** Opening Passage block **

Modern Work Experience
- Amy Sandiford
- Dec 4, 2025
- 8 min read
A workshop by Kelly Dillon - Pilot Project - Newly Implemented - frameworks are valuable, but practicalities differ from the Australian Market.
EQUALex: Modern Work Experience
EQUALex is a contemporary approach to work experience that reimagines how young people — especially those with disabilities or barriers to employment — gain exposure to real workplaces. Traditionally work experience often relies on a one-week placement with limited context, minimal support, and varying quality. EQUALex was designed to fix that.
It brings together the best parts of Supported Employment, Gatsby Benchmarks (appendix a), and real employer partnerships, offering a structured, meaningful, and future-focused model.
A meaningful work experience should:
Have a clear purpose
underpinned learning outcomes
intensive 2-way interaction
opportunity to meet a range of employers
opportunites to perform tasks
includes employer providing feedback
be followed by opportunity of reflections
Understanding Equalex: What I Learned in the UK About High-Quality Career Pathways for Young People With Additional Needs.
During my time in the UK visiting BASE, employers, and education providers, one of the clearest and most practical frameworks I encountered was Equalex — a structured, evidence-based model that helps young people (especially those with additional needs) build real-world career readiness through multiple, progressive, meaningful encounters with employers.
Equalex bridges the gap between school, work experience, and long-term career development. It aligns with the Gatsby Benchmarks ( see appendix a) but also strengthens them by giving educators a concrete, step-by-step way to design real employment outcomes.
Below is a clear breakdown of what was shared in the workshop.
1. Equalex Learning Outcomes – What Young People Must Experience
The central message of Equalex is that career readiness isn’t achieved through a single placement — it’s built through a combination of:
🔵 Introduce & Inspire (T1)

** Closing Passage block **
** Opening Record set block **

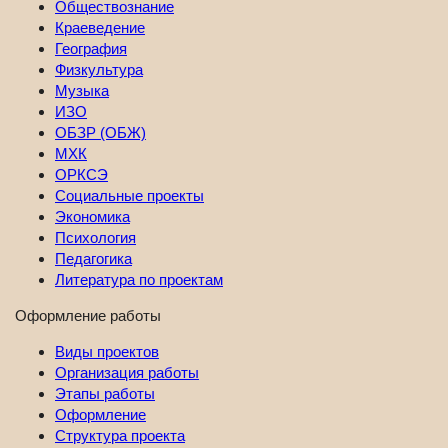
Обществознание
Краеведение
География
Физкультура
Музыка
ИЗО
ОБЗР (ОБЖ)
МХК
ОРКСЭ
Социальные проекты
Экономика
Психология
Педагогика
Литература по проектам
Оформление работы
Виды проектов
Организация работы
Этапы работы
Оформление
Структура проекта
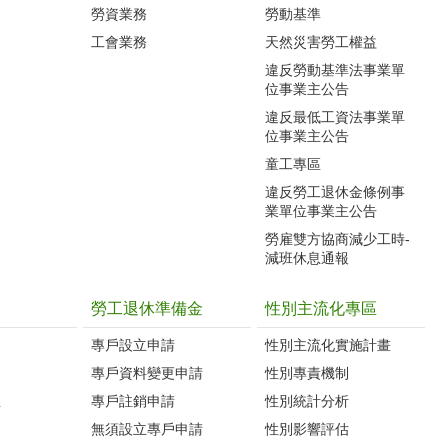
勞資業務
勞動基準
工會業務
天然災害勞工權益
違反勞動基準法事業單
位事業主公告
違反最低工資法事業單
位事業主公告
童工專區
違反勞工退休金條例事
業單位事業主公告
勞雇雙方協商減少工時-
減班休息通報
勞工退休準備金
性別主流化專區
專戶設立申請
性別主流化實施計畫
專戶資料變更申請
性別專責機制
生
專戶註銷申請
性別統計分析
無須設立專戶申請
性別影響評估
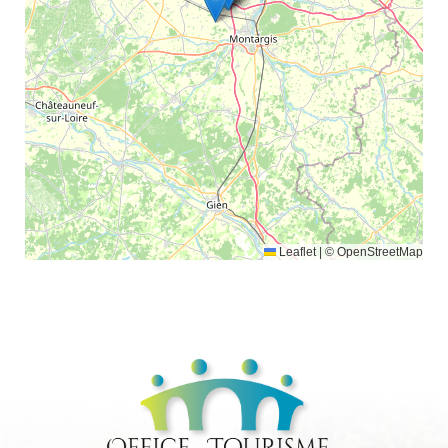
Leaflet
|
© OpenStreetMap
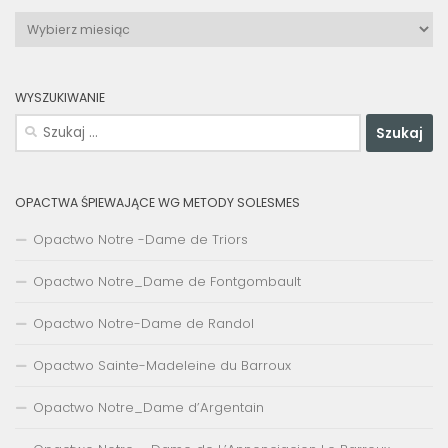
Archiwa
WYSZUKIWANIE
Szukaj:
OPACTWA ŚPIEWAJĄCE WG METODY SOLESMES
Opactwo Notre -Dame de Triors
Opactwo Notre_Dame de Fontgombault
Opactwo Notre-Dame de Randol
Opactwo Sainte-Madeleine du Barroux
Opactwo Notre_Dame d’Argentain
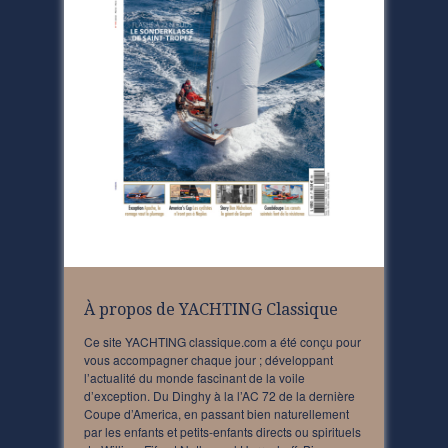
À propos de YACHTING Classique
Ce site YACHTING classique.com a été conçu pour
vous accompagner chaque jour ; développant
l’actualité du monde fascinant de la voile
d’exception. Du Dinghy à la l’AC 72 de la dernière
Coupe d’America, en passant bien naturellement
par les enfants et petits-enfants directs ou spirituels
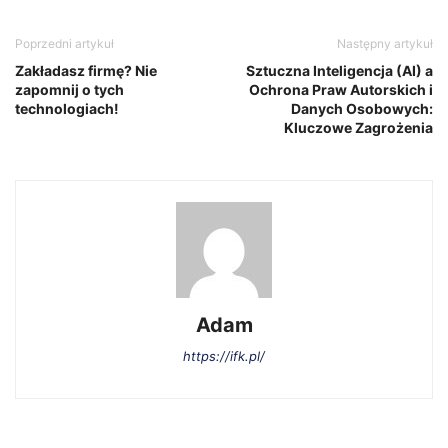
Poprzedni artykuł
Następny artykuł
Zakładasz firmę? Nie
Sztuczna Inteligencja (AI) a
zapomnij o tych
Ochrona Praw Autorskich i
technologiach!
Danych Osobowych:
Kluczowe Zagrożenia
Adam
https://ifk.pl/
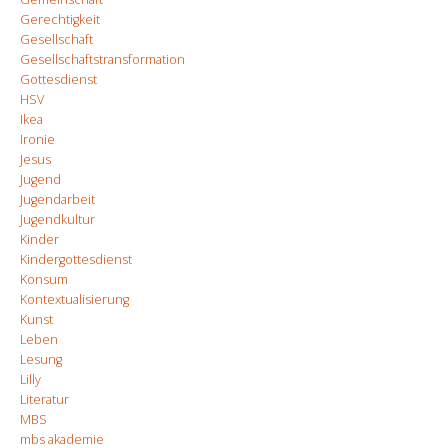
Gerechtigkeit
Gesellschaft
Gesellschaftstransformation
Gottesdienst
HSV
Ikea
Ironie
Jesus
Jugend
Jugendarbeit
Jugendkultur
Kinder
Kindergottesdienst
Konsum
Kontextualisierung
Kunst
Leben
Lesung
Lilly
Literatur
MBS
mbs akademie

** Closing Record set block **

## What you need to do
1 > Transcribe the EQUALex article between "Equalex bridges the" and "real employment outcomes.", inclusive.
2 > Answer these questions from the EQUALex article:
(a) How long does the traditional work experience placement usually last?
(b) Which three things does EQUALex bring together?
(c) Whom was the writer visiting in the UK?
3 > Resume the EQUALex article from the point where it stops.
The records are not needed.

## Results of the exercise
1 >
Equalex bridges the gap between school, work experience, and long-term career development. It aligns with the Gatsby Benchmarks ( see appendix a) but also strengthens them by giving educators a concrete, step-by-step way to design real employment outcomes.

2 >
(a) One week.
(b) Supported Employment, the Gatsby Benchmarks, and real employer partnerships.
(c) BASE, employers, and education providers.

3 >
Early exposure to workplaces, job roles, sectors, and pathways. Learning outcomes include:
Understanding what different workplaces look like
Seeing relatable job roles
Developing initial self-awareness
Building early aspirations
🔷 Investigate & Explore (T2)
Young people begin engaging more deeply with employers. Learning outcomes include:
Role exploration
Understanding requirements of different industries
Exploring growth sectors
Connecting the curriculum to real-world applications
🟢 Apply & Demonstrate (T3)
Real experience applying skills in workplace settings. Learning outcomes include:
Using employability skills
Engaging in authentic workplace tasks
Demonstrating capabilities
Developing confidence through hands-on practice
All of this sits inside the core principle of Immersive Experience — not simulated learning, but genuine contact with employers and real tasks.
2. What High-Quality Modern Work Experience Looks Like
Equalex defines modern work experience as something that must:
Begin early, not just in the final years of school
Include multiple employers, multiple industries
Be underpinned by clear learning outcomes
Be employer-led in design
Prioritise students who are at risk of missing out
Build meaningful, ongoing relationships between learners and employers
Meet the updated Gatsby Benchmark 6 for career experiences
This is a shift away from the old “one week of work experience” model — toward a sequence of linked, purposeful interactions.
3. “Learner 1” – A Real Example of a Progressive Pathway
One of the most useful parts of the workshop was seeing a full-year pathway for a young person, showing how they move through T1, T2, and T3.
In one year, the learner completed:
Tier 1 (Introduce & Inspire)
Sector-themed employer day (construction) — 6 hours
Growth sectors / LMI challenge day — 6 hours
Career Readiness Challenge Day — 6 hours
Tier 2 (Investigate & Explore)
Employer involvement day linked to technical pathways — 6 hours
Mock interview day with prep and reflection — 3 hours
½ day employer visit — 3 hours
Tier 3 (Apply & Demonstrate)
3 days of workplace visits or placements — 18 hours
1 employer visit aligned to technical pathways — 6 hours
Total exposure:
6+ sectors
9+ employers
Multiple progressive, high-quality touchpoints
This structure is deliberate — each experience builds on the last, developing skills, confidence, and workplace readiness.
4. Key Stage 3 Example – Bringing It to Life in Schools
Equalex also shared practical curriculum mapping.For example:
Term 1 — Dragon’s Den Enterprise Day (6 hours)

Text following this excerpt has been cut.